Required work:
The entries below contain a line with "Document page, 1500x1125 pixels." and a line with "For every layout". Retype exactly everything from the first down to the second, both included, and nothing else.

Data in this exercise:
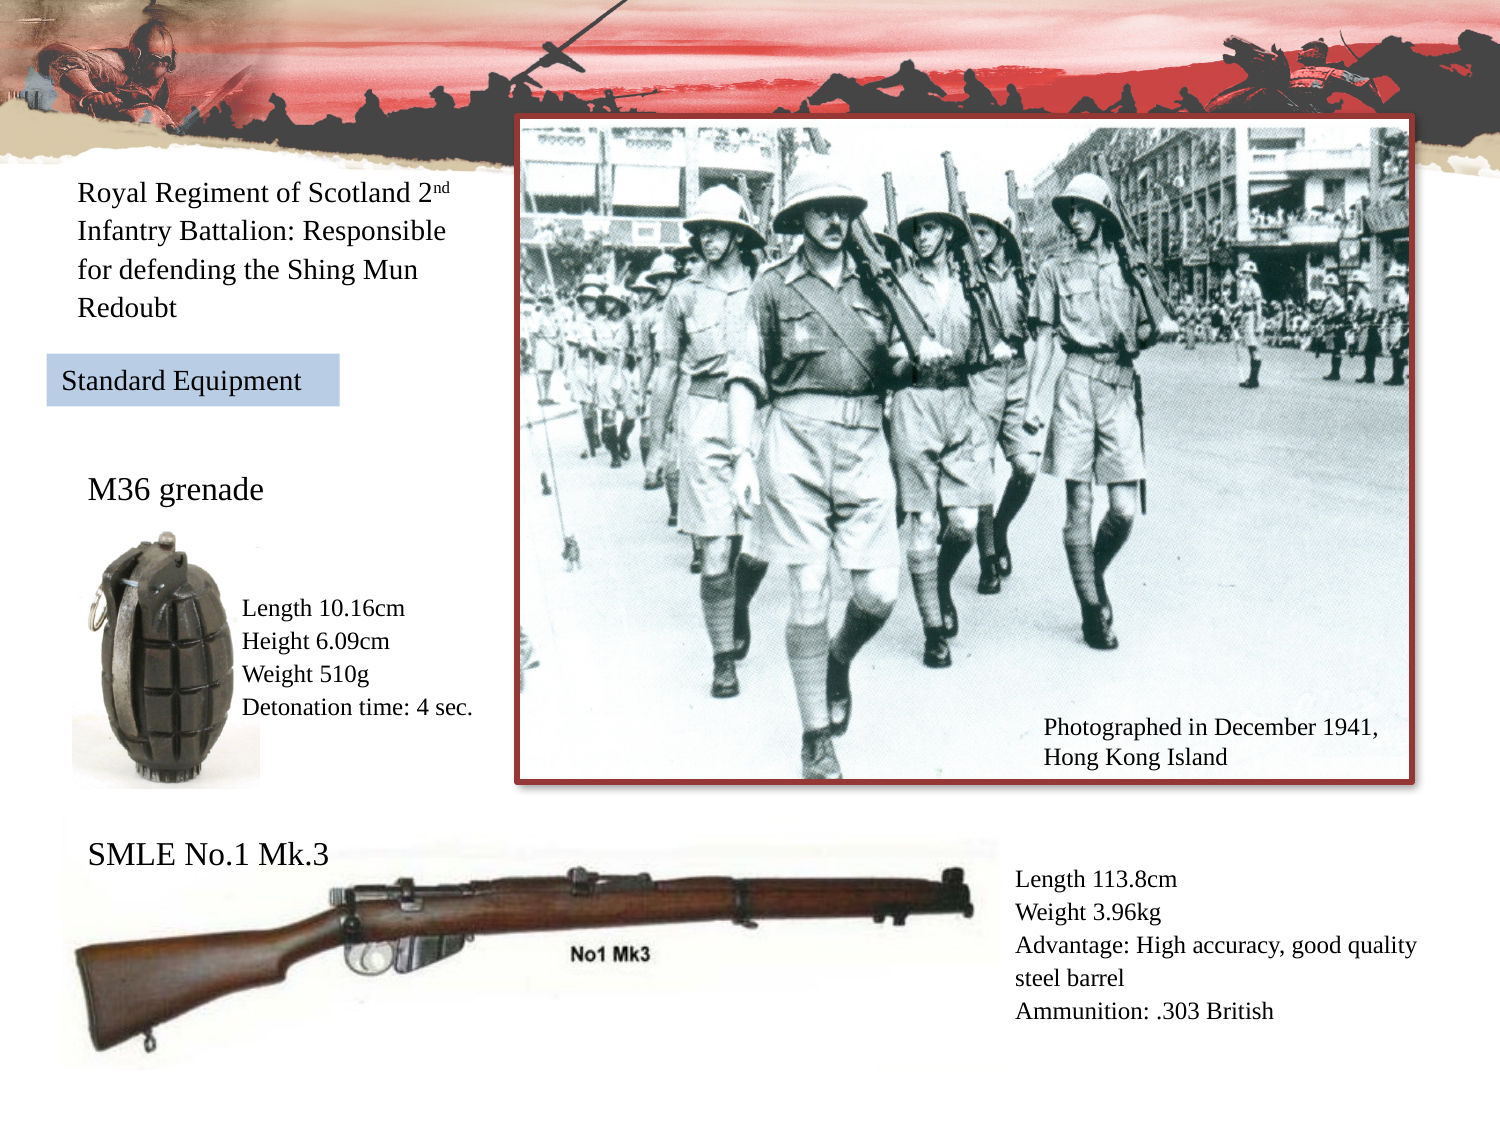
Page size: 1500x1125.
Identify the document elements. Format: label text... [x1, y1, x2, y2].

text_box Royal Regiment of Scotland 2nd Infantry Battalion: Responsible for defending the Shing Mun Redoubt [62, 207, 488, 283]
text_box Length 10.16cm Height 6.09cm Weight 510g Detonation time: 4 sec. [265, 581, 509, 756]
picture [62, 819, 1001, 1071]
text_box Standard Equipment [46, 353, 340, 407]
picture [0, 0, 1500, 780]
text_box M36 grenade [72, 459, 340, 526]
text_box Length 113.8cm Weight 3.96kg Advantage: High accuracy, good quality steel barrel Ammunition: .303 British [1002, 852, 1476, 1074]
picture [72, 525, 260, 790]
...
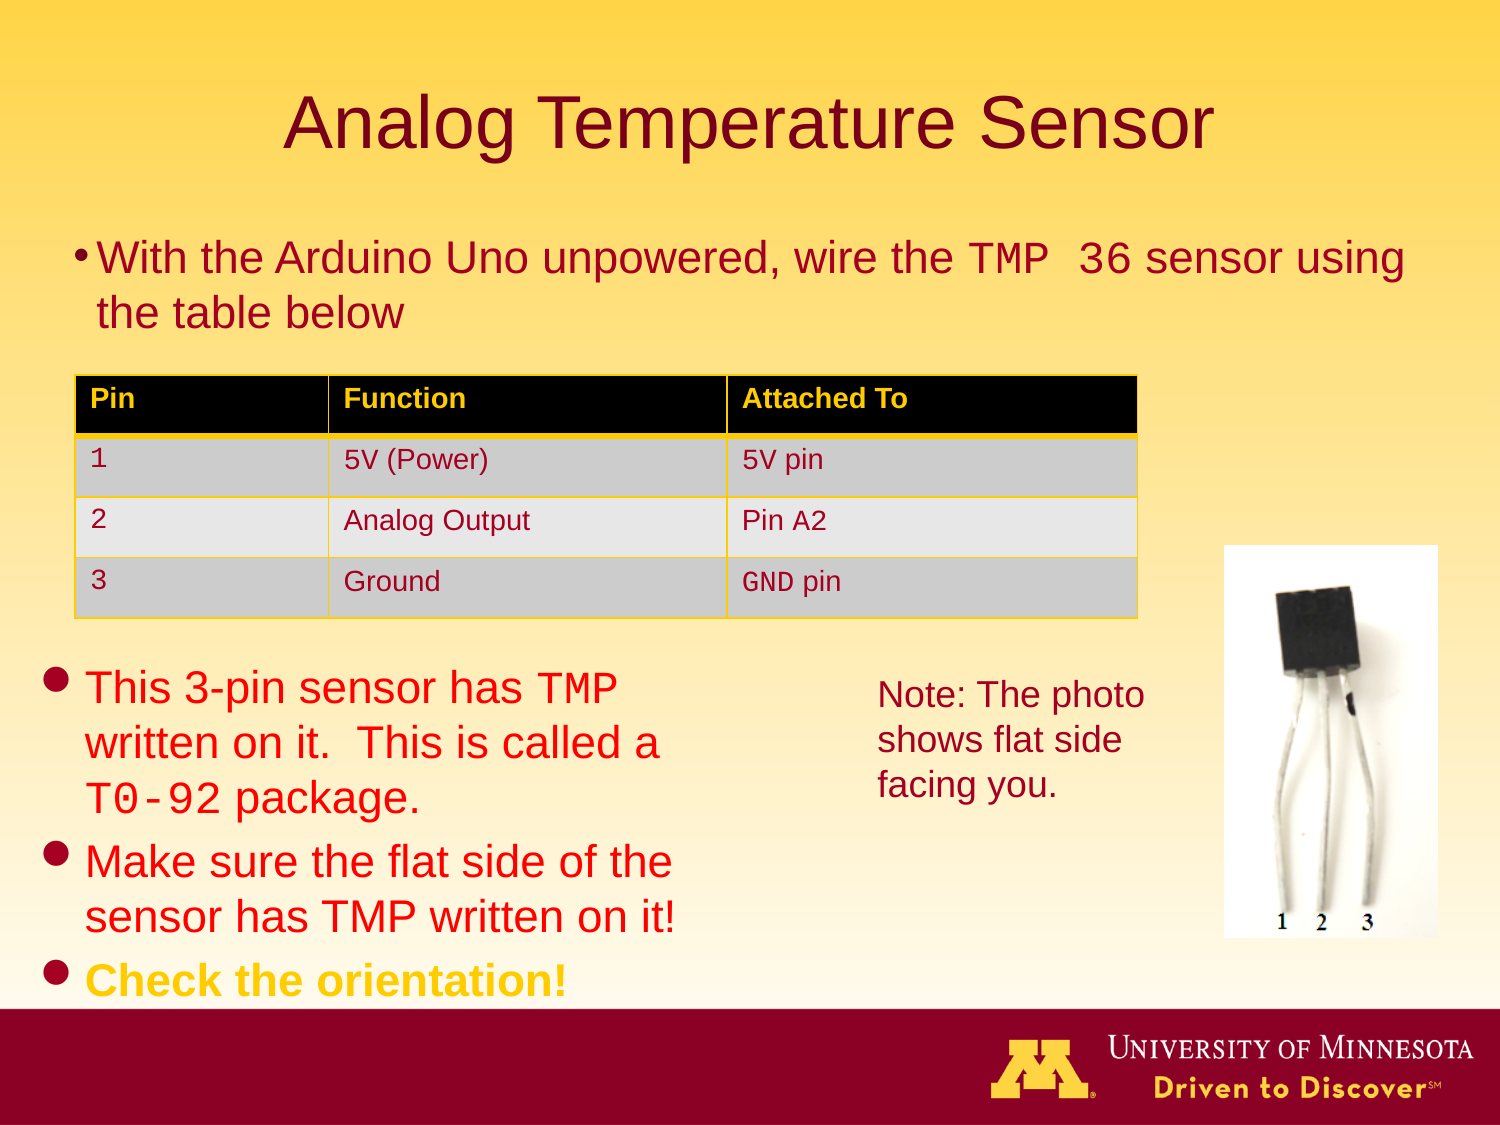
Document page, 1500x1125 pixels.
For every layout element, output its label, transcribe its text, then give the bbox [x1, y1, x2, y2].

Your response:
Document page, 1500x1125 pixels.
For every layout element, output its label, transcribe its text, then give the bbox [x1, y1, x2, y2].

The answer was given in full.